More like Elliot Rodger and me desu, just wait until I publish My Diary

>Pynchon, DeLillo, Barthelme, Gass, Gaddis, Hawkes, McElroy, Barth, Ashbery, Coover and Markson didn't all hang out and collaborate on a Borgesian encyclopedia

I find this kind of stupid since a few of these are known to be friends and talk fondly of each other and have correspondence with each other.

They could never agree on the title.

Evidently Milton grew up on the same street, Bread Street, where the Mermaid Tavern was located, so it is possible that a young Milton passed a man who often frequented the tavern: William Shakespeare. I know that the the opposite of what OP was asking for, but meh

> Have you suspended the ethical yet, son?
> B-but Soren, I'm only eleven!
> Take the leap of faith, fag.

Kek

a lot of these cunts actually did hang out together for a dinner party.

>n the spring of 1983, Donald Barthelme invited about twenty people to dinner at a restaurant in SoHo. The guest list included Thomas Pynchon, John Barth, William Gaddis, Robert Coover, John Hawkes, William Gass, Kurt Vonnegut, Walter Abish, and Susan Sontag. All of them turned up except Pynchon, who was out of the state and sent his regrets, and the writers made short speeches about their work and toasted their friendship. The affair became known as the Postmodernists Dinner.
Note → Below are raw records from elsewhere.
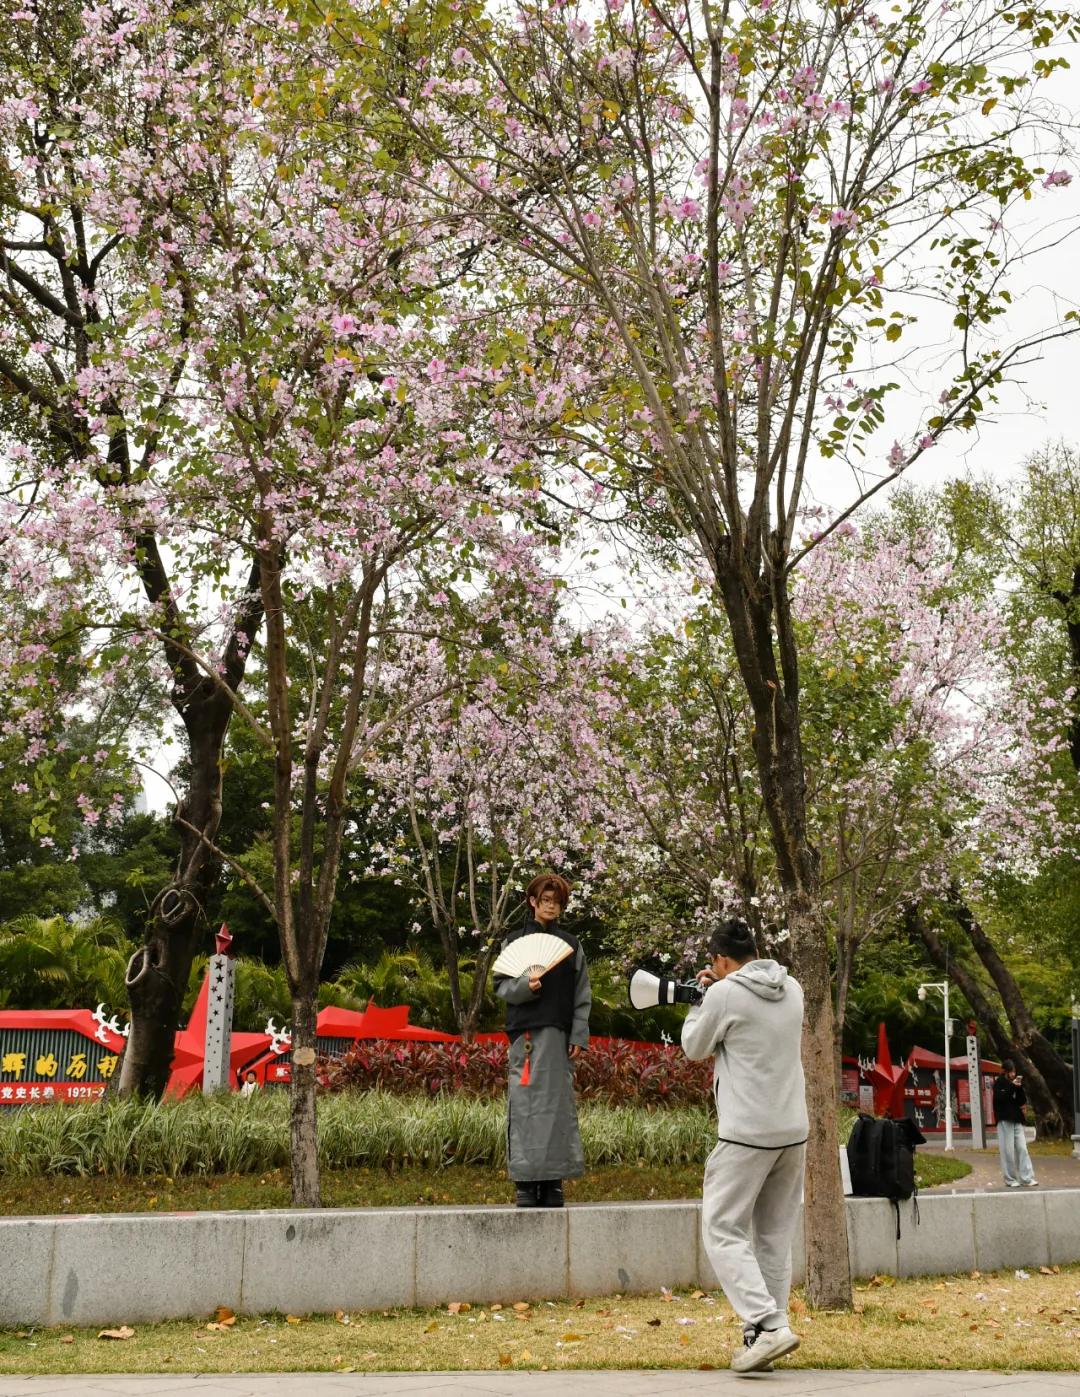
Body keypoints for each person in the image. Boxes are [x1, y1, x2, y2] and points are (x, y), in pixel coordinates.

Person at [682, 917, 808, 1375]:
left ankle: (767, 1324)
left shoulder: (723, 993)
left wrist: (700, 1000)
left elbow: (694, 1047)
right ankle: (763, 1338)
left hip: (745, 1134)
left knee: (721, 1229)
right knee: (773, 1235)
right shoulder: (792, 987)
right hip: (793, 1129)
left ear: (719, 959)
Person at [494, 872, 591, 1208]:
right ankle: (525, 1182)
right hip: (525, 1037)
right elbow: (502, 988)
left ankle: (553, 1182)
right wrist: (525, 987)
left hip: (560, 1037)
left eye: (557, 902)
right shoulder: (513, 941)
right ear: (532, 902)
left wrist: (579, 1033)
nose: (551, 906)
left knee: (557, 1109)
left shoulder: (571, 945)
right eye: (545, 900)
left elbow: (583, 994)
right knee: (525, 1107)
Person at [992, 1059, 1038, 1188]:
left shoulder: (1014, 1084)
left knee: (1022, 1148)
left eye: (1014, 1072)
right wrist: (1012, 1086)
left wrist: (1019, 1088)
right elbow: (999, 1099)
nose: (1013, 1074)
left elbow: (1021, 1101)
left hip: (1016, 1119)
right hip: (1004, 1119)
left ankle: (1027, 1178)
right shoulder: (999, 1083)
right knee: (1008, 1150)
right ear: (1005, 1071)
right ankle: (1010, 1179)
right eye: (1011, 1072)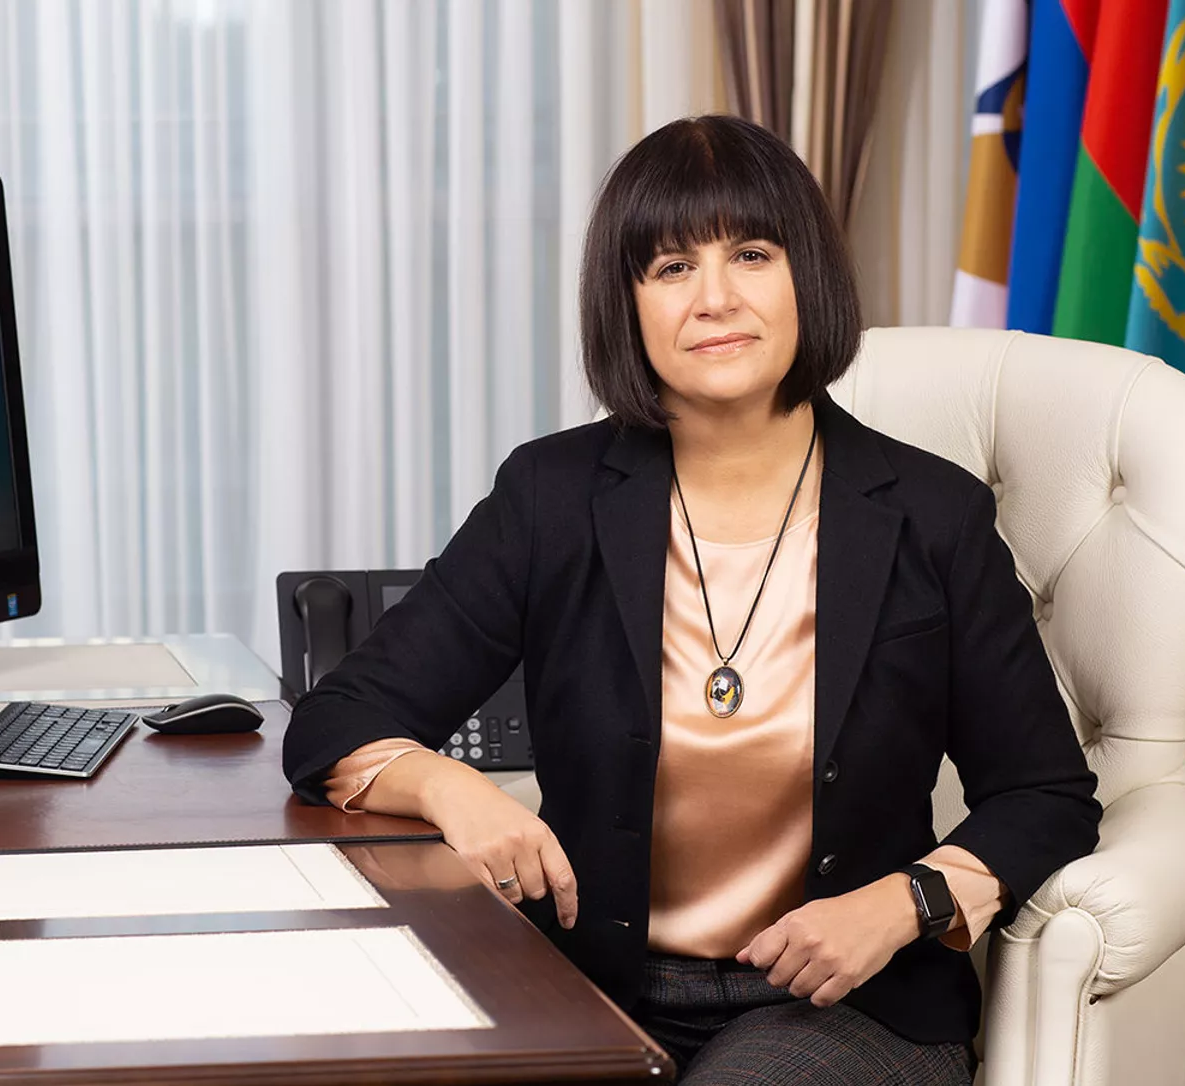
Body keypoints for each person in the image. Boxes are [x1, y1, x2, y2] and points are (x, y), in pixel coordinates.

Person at [283, 114, 1100, 1084]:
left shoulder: (933, 514)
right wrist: (450, 788)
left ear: (806, 277)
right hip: (587, 988)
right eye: (672, 267)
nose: (715, 298)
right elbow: (335, 722)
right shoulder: (551, 497)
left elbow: (1045, 794)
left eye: (751, 254)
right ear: (626, 304)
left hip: (848, 1009)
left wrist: (906, 902)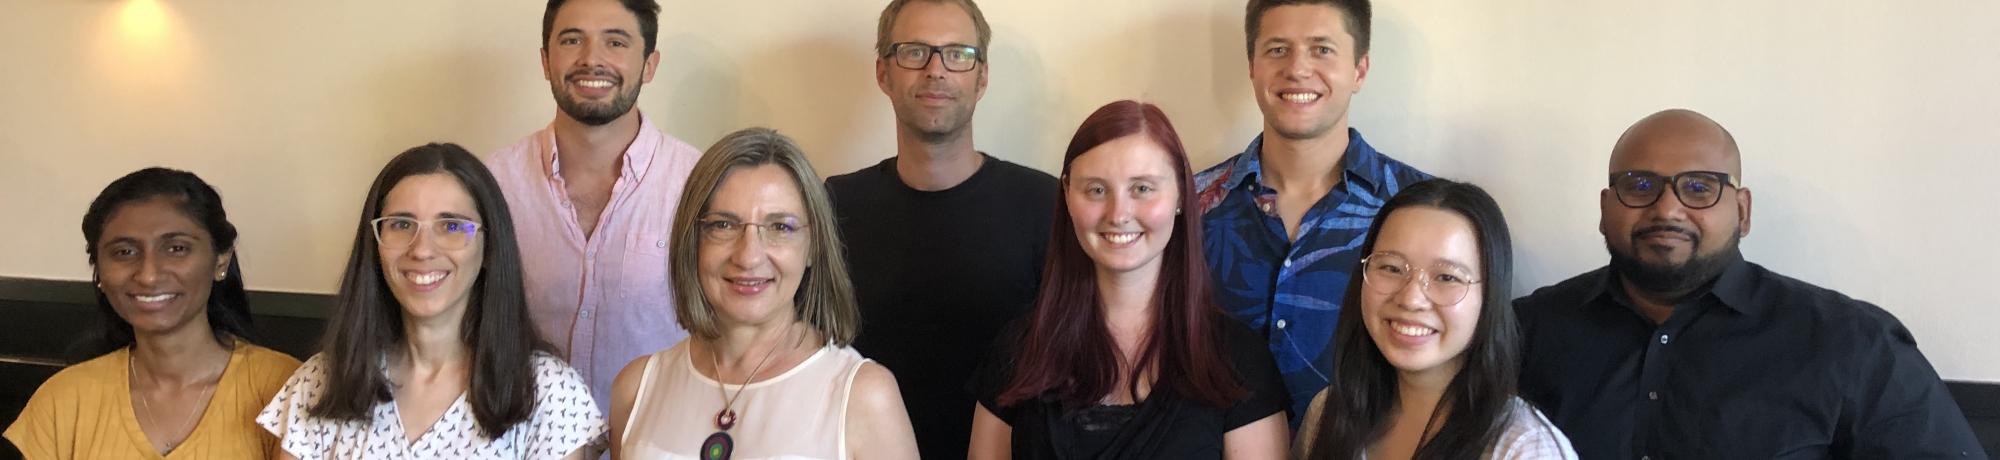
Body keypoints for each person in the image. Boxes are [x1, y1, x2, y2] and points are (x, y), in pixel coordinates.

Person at [1515, 109, 1985, 458]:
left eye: (1700, 187)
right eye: (1639, 185)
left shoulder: (1853, 343)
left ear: (1742, 211)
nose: (1667, 208)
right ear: (1605, 208)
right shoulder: (1524, 332)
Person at [970, 101, 1290, 459]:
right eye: (1096, 189)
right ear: (1067, 195)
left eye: (1142, 188)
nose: (1118, 214)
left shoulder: (1239, 361)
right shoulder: (1018, 352)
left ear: (1182, 195)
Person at [258, 144, 603, 459]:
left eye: (451, 226)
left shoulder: (549, 391)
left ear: (489, 247)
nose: (422, 250)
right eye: (401, 224)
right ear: (375, 245)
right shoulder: (321, 381)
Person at [825, 0, 1059, 456]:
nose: (936, 70)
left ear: (982, 77)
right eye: (914, 52)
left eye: (958, 54)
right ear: (883, 73)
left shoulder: (1044, 205)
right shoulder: (834, 205)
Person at [1194, 0, 1434, 426]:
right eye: (1277, 50)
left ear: (1359, 70)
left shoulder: (1422, 210)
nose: (1298, 69)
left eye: (1322, 49)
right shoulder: (1190, 205)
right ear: (1252, 66)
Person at [610, 128, 918, 460]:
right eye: (723, 225)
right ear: (693, 241)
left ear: (813, 246)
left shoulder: (864, 397)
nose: (749, 256)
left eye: (780, 227)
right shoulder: (636, 388)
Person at [485, 0, 701, 414]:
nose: (591, 59)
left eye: (615, 42)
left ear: (649, 65)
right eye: (572, 40)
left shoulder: (700, 185)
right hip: (520, 435)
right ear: (545, 61)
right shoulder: (491, 184)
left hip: (655, 435)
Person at [5, 168, 301, 459]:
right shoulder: (65, 399)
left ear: (221, 260)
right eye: (124, 252)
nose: (148, 275)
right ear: (99, 271)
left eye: (176, 248)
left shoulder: (286, 388)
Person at [1296, 179, 1575, 459]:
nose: (1410, 299)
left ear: (1490, 297)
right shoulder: (1328, 412)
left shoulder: (1525, 449)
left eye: (1447, 277)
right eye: (1391, 268)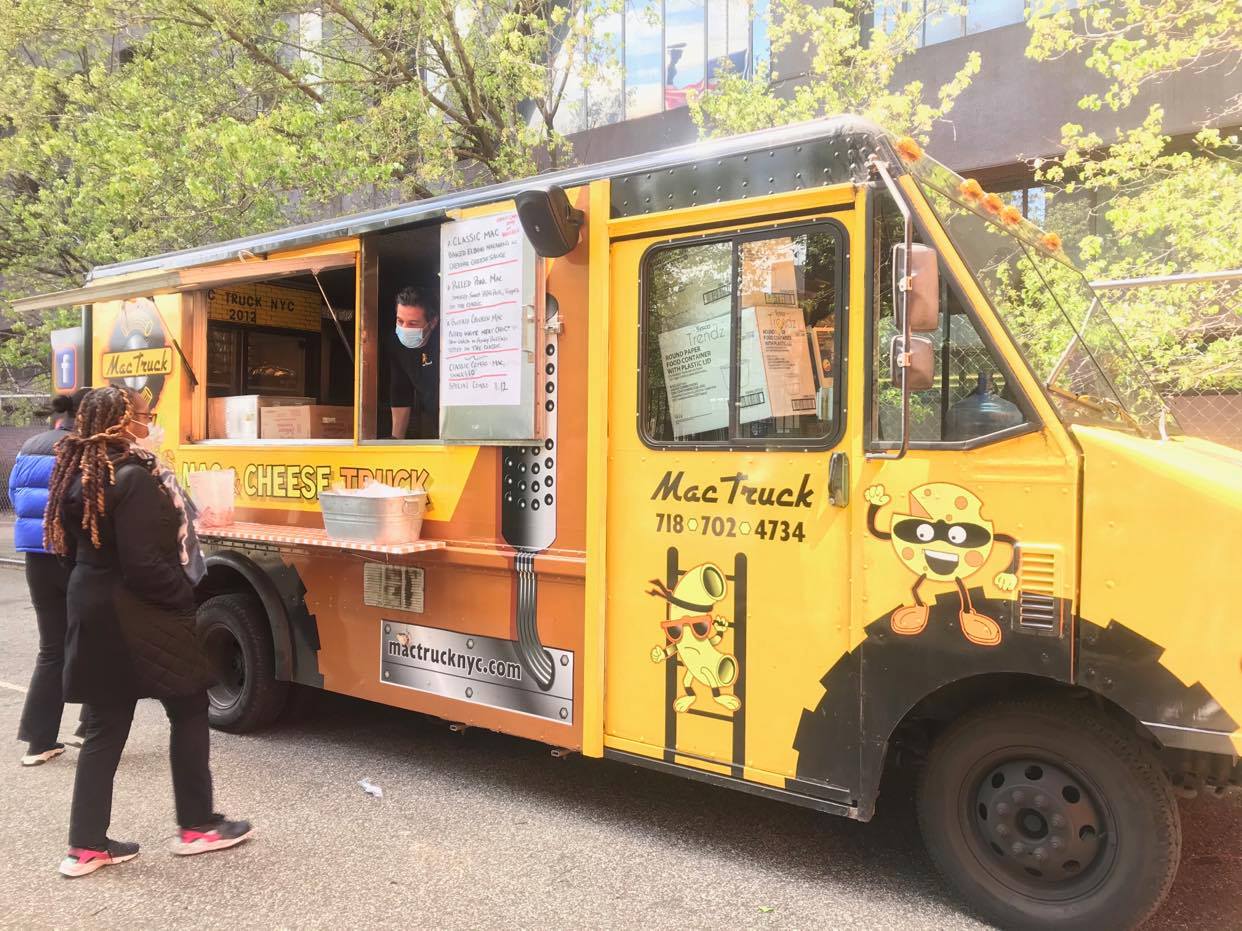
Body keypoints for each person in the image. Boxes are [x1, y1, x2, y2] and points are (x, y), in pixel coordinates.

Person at [44, 386, 252, 877]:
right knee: (189, 705)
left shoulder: (80, 471)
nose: (150, 423)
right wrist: (184, 594)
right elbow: (143, 563)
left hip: (93, 604)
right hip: (139, 612)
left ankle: (86, 846)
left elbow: (81, 551)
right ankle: (198, 825)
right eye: (145, 416)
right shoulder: (134, 477)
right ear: (121, 423)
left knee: (105, 725)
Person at [11, 388, 91, 766]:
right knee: (97, 638)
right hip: (74, 556)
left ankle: (38, 741)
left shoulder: (30, 444)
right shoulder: (84, 446)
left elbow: (15, 495)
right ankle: (90, 728)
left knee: (51, 649)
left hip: (35, 557)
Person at [388, 285, 439, 439]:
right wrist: (395, 441)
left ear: (433, 322)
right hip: (435, 421)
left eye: (412, 323)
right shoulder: (396, 344)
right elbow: (400, 392)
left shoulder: (447, 341)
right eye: (400, 320)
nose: (404, 328)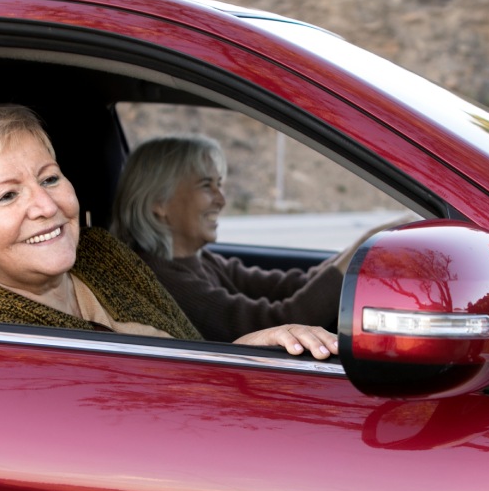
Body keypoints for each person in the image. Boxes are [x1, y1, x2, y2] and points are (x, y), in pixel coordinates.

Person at [0, 105, 337, 359]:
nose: (45, 206)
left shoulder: (99, 251)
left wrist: (244, 351)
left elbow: (184, 350)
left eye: (50, 179)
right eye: (7, 196)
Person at [112, 134, 406, 342]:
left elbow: (294, 286)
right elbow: (277, 322)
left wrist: (365, 245)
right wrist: (370, 246)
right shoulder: (162, 279)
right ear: (159, 203)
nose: (221, 200)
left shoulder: (200, 261)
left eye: (220, 185)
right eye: (206, 186)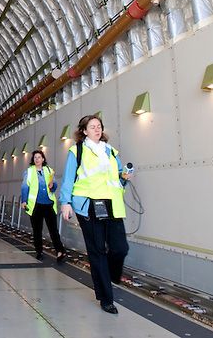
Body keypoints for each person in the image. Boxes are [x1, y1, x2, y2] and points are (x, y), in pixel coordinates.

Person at [59, 115, 132, 314]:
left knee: (120, 248)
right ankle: (106, 298)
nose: (97, 129)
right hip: (88, 205)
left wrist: (124, 177)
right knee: (97, 251)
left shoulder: (111, 151)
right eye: (92, 127)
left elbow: (117, 178)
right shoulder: (78, 151)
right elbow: (68, 178)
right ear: (84, 131)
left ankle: (107, 275)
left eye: (99, 126)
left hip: (112, 205)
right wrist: (65, 202)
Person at [20, 149, 66, 263]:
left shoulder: (49, 170)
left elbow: (54, 186)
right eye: (35, 157)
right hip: (36, 206)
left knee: (53, 230)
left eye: (39, 157)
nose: (37, 159)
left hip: (49, 205)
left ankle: (60, 251)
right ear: (33, 160)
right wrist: (24, 200)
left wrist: (52, 185)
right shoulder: (29, 171)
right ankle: (39, 251)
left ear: (43, 159)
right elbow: (25, 187)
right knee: (37, 230)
I wonder if Donald's brother Fred was invited or if he cared.

source: newyorker.com/magazine/2009/02/23/saved-from-drowning

Balzac and Dickens

More like ball-sack and dick-ens

Vonnegut must have been a bit out of place there

Wouldn't you say so? I mean, compare A Ridiculous Man and Diary of a Lunatic, they're pretty similar in style and intent

Mishima and Thomas Mann, maybe, although that's far-fetched in more than one sense

Underrated

>A year later, in 1881, Dostoevsky passed away. When Tolstoy learned about that, he grieved deeply. In a private letter, he wrote: “I’ve never seen this man and never had any relations with him, and all of a sudden, when he died, I understood that this was the closest, the dearest man for me, the man whose presence I needed the most… I considered him a friend, and had no doubt that we’ll see each other someday…” The last book that Leo Tolstoy had read in his life, during his final days before fleeing Yasnaya Polyana and dying at Astapovo station, was “The Karamazov Brothers” by Dostoevsky.

:(

Mishima definitely read Mann.

...

Yeah, but they never met or were in contact with each other

I wish I had a small coffeehouse, nestled in an alley branching out from a relatively busy street. I would go in each day, hang up my hat and nod at the owner who would begin preparing my usual while we made light conversation. I learn the going-ons of the town from her each day before sitting down to work on whatever piece of writing I would be making this month's pay off. After an hour, a contemporary and friend would join me and we would talk jovially before doing cocaine in the bathroom and discuss the current state of Europe.

Now the only coffeeshops that survive are busy cafes on main streets or massive corporate chains.

>tfw never have comfy coffee shop you can chain smoke in while studying the law

>Now the only coffeeshops that survive are busy cafes on main streets or massive corporate chains.
Wut? Vienna is riddled with small cafés. It used to be better, but there's still plenty.

Look around more. There are a lot of coffee joints pretty much everywhere.

If you believe that, you've never been in a substantial city

Nietzsche did however lament that he never got to read and think about Kierkegaard because he went crazy before he could make the trip to Copenhagen.

Me and the guy who wrote my diary desu.

sauce? i thought he couldnt say more than three coherent words after the last breakdown.

Came here to say this, he would have been the guy complaining that his feet hurt and that he'd rather be at home writing about aliens

I think he was more planning on going to Copenhagen to study Kierkegaard but went crazy before he could make the trip. Idk if he actually ever said anything about it.